# Replacing Old 2 wire receptacles



## steveprichard (Jan 6, 2006)

I want a thread on replacing a 2 prong ungrounded receptacle.

What's code, what you've done before, and what you've done at your own home.

:clap:

steve


----------



## steveprichard (Jan 6, 2006)

I will not put a 'jumper' from ground to neutral when replacing a recepatacle.


----------



## bigjay (Jan 18, 2006)

Look at 406.3(D) (1) (2) (3) in the 2002 NEC. It basically says you can use a 
grounding type receptacle if you install a grounding conductor with the new receptacle. Replace the non grounding type with the same. You can replace a
non grounding type receptacle with a GFCI receptacle and mark it "No Equipment Ground" A non grounding type receptacle(s) shall be permitted to be replaced with grounding type receptacles where supplied through a ground fault circuit interrupter. These receeptacles shall be marked "GFCI Protected"
and "No Equipment Ground" It addresses a little more, this is the short version. As for my old house, It had 2 wire receptacles throughout now they are three wire.


----------



## CE1 (Dec 30, 2005)

If it is a 2 wire system I always upgrade the wiring to 2 wire w/ground. One at a time if I have to.

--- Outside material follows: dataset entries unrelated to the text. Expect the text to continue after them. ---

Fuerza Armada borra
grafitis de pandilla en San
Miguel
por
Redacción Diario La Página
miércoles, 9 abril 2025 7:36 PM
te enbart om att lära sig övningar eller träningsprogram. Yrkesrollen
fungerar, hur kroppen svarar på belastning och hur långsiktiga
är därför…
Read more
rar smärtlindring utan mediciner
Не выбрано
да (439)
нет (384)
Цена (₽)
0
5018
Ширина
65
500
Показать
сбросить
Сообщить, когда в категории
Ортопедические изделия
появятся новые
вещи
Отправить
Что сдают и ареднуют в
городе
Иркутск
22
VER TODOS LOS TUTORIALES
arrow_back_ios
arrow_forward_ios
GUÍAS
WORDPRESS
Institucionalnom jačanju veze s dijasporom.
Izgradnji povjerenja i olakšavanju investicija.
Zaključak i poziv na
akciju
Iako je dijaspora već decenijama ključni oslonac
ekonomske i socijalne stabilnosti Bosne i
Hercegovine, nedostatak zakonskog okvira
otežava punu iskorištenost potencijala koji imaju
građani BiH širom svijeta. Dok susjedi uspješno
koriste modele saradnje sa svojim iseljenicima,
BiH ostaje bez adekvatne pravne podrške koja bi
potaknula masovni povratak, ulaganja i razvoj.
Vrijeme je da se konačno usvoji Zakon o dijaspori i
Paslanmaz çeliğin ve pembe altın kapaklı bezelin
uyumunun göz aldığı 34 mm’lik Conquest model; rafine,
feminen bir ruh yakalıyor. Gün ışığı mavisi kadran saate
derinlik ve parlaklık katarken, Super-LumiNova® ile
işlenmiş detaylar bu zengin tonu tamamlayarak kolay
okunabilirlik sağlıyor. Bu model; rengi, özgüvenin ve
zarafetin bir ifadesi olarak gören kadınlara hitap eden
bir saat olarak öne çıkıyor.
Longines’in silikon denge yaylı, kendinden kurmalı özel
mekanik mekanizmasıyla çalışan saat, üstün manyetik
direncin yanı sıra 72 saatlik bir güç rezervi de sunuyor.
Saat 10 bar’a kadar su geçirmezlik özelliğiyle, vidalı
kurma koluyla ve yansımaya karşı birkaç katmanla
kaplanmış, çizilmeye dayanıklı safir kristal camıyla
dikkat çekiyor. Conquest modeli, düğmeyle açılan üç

"Kicking and screaming into the 21th century we go"


----------



## steveprichard (Jan 6, 2006)

Thanks guys.
I've got some outside walls with zero attic space, so I think I use GFCI receps upstream for them, and then upgrade others where possible.


----------



## bigjay (Jan 18, 2006)

Just a footnote to my first post. There is a bad side to using the ungrounded
GFCI receptacle. There are cord and plug connected items that must be grounded in residential occupancies and are listed in Section 250.114(3).
They include refrigerators,freezers, air conditioners,clothes dryers, dihwashers,waste disposers,information technology equipment, sump pumps,
aquarium equipment,hand held tools,motor operated tools, hedge clippers,lawn mowers,snow blowers,wet scrubbers and portable hand lamps.
Long story short a GFCI is not a substitute for grounding, it operates only on line to ground faults. It will not prevent shock only reduce the duration.


----------



## 49FRANKS (Mar 2, 2006)

Look At Your Cords! How Many Have Grounds Short Of Electronic Componets
RIGHT AS RAIN ON EVERY THING ELSE IS MY OPINION


----------



## sparkysteve (Jan 27, 2006)

I usually go with a GFCI Breaker to save time by not looking for the homerun to sort out line and load.


----------



## RobertWilber (Mar 5, 2006)

*Ground, shmound*

I vote with 49franks
If your wiring isn't damaged and you don't NEED a ground for a particular piece of equipment, why bother?
I usually recommend just running a new circuit to point-task loads if you really need a ground, unless the homeowner is undertaking a general remodeling project.


----------



## sparkysteve (Jan 27, 2006)

Install GFCI breakers on the circuits you upgrade to 3-prongs.


----------



## darren (Nov 24, 2005)

So I understand the fact that you can use a GFCI in place of a two prong plug. Now if I were to put a GFI on one and then connect the rest to the load side(like you would do if you jumped two bathrooms together) would this be considered right as well


----------



## Speedy Petey (Sep 30, 2003)

Yes. Everything down stream of the GFI must be labeled "GFI Protected" and "No Equipment Ground".
The stickers are included with the GFI.


----------